**Exercise directions:**
Copy out all lines from the entries below in which "votre" occurs.

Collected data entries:
====================

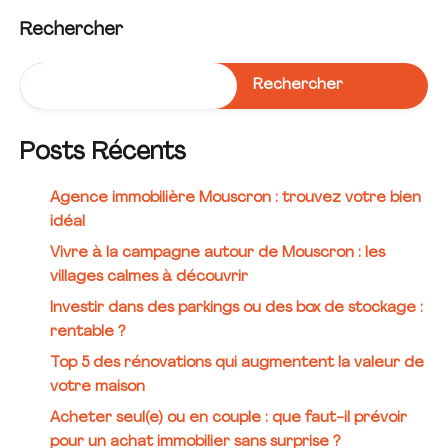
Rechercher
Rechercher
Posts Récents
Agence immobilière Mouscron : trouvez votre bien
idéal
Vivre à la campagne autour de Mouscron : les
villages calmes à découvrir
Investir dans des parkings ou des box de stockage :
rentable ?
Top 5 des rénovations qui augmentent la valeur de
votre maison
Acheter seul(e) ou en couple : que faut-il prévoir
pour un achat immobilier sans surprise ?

====================

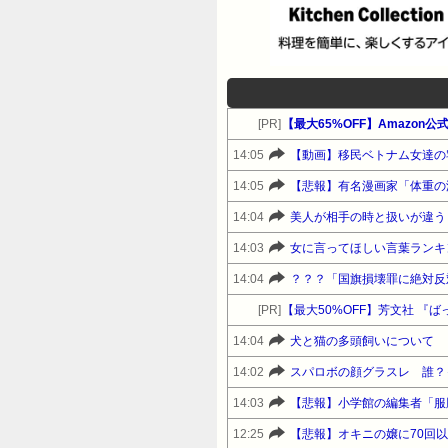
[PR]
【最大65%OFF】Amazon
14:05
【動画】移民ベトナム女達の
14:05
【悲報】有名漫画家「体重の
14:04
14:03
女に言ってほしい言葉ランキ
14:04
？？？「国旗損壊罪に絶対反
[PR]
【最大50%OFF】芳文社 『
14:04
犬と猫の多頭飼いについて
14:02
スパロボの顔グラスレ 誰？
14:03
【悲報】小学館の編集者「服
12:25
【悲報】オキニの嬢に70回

====================

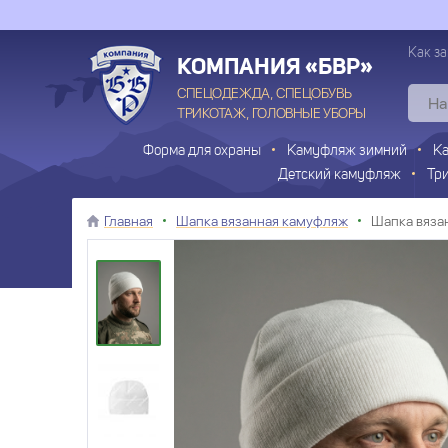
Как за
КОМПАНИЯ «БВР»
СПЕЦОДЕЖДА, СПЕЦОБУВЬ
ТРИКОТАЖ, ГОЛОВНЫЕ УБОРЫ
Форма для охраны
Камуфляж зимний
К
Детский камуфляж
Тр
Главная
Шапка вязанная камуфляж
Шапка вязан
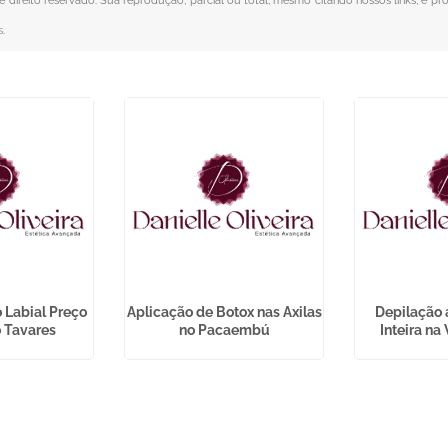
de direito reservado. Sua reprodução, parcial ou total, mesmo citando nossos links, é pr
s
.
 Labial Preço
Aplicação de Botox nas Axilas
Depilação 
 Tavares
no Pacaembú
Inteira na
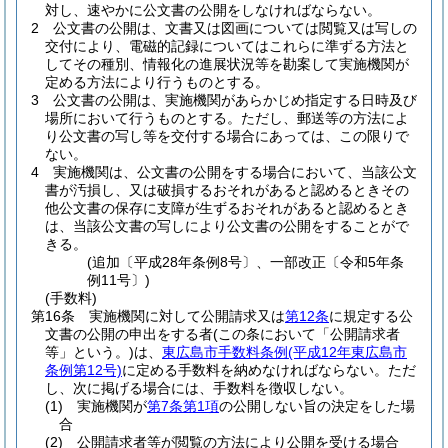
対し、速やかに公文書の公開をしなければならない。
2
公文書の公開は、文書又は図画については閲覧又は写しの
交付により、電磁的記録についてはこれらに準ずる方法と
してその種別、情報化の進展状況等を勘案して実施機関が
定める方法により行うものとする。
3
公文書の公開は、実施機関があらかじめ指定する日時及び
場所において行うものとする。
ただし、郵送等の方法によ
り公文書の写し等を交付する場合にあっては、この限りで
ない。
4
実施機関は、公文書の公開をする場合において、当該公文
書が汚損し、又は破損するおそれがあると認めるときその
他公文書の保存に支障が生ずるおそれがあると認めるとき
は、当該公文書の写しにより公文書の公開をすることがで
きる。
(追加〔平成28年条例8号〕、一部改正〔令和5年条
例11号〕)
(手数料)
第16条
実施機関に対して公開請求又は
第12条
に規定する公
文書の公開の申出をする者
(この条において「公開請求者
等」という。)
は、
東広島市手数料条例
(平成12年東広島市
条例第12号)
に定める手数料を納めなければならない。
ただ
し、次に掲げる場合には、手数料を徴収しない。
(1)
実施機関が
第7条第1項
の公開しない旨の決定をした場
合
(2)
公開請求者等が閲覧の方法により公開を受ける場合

====================

**Problem solution:**
Agence immobilière Mouscron : trouvez votre bien
votre maison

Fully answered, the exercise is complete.